(Dataset entries)

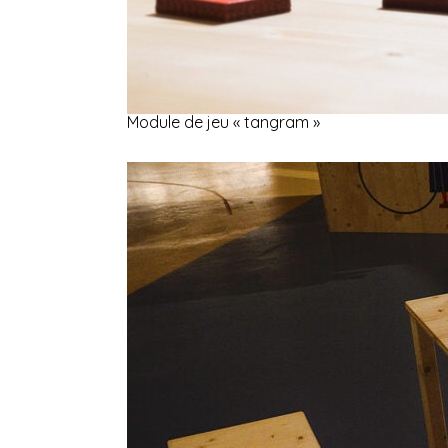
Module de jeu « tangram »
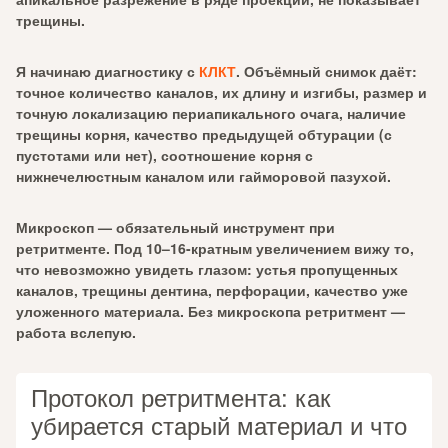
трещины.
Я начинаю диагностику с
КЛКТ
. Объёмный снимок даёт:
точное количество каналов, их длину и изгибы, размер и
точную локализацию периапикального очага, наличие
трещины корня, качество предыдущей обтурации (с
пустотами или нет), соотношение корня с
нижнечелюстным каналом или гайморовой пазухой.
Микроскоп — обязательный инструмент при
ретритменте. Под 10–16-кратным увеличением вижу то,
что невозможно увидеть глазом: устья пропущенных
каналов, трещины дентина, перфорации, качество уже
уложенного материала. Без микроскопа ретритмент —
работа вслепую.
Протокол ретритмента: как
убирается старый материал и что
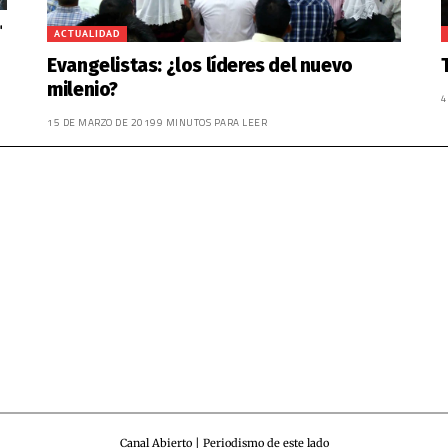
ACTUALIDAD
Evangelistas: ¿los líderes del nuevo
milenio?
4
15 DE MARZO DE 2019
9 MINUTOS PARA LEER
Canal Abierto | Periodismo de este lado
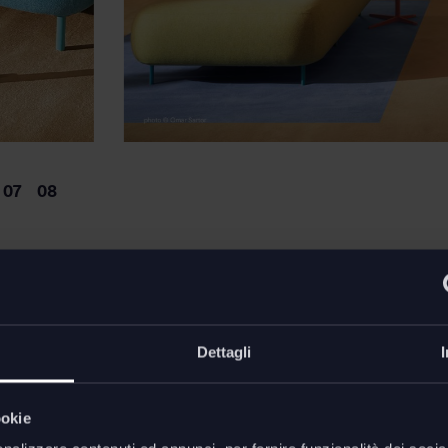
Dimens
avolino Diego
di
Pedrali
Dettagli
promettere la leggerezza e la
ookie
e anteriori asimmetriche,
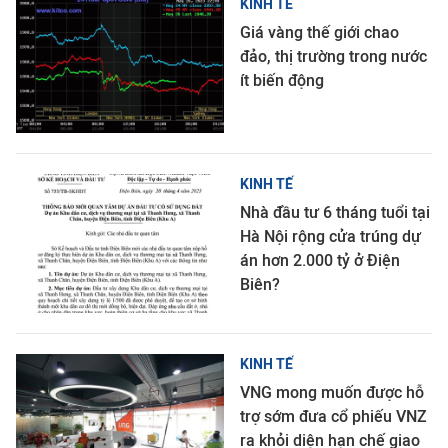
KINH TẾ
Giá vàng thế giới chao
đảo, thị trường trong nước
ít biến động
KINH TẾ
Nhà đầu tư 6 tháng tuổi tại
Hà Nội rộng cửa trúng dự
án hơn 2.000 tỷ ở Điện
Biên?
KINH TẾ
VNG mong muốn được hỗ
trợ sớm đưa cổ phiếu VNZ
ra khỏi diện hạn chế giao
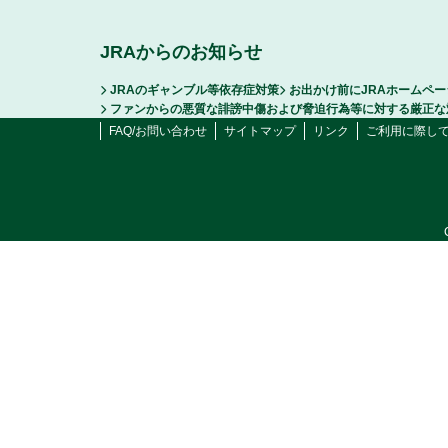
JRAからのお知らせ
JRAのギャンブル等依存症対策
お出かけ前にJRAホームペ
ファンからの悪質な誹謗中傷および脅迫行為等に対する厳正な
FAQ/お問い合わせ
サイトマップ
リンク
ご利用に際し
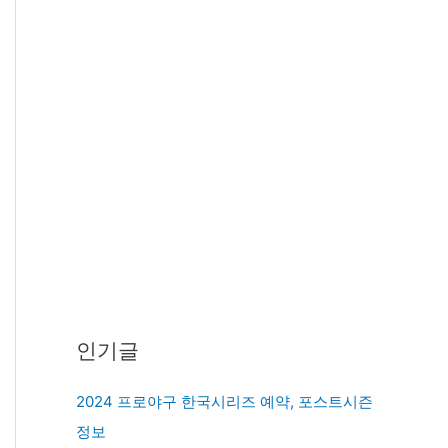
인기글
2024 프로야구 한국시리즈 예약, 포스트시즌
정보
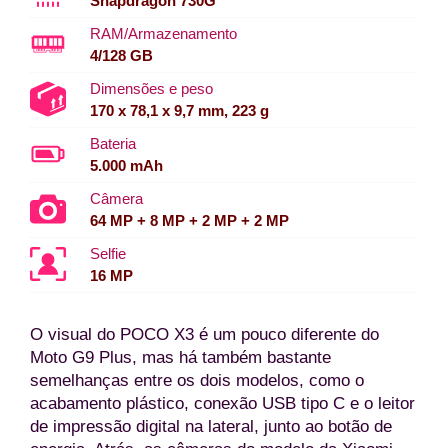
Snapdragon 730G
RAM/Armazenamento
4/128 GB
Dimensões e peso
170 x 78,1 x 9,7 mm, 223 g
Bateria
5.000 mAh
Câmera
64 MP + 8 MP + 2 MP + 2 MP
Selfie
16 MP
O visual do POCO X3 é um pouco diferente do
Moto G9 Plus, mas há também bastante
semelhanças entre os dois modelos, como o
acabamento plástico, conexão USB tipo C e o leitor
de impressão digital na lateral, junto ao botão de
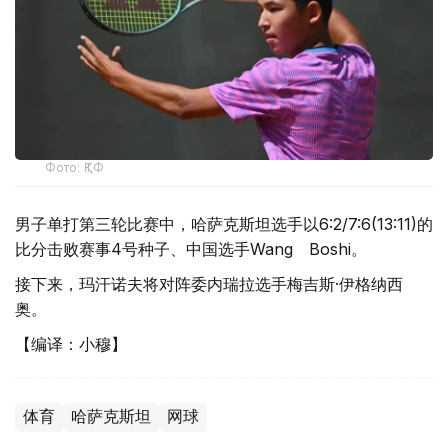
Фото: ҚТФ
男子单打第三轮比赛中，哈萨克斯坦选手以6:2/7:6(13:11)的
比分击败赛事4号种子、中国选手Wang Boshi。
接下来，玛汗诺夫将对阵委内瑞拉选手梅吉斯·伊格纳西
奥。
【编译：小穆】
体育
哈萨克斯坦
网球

TO-DO ITEM :: Across the records above, return every line that contains the word "трещины".

SOLUTION TO THIS PROBLEM ::
трещины.
трещины корня, качество предыдущей обтурации (с
каналов, трещины дентина, перфорации, качество уже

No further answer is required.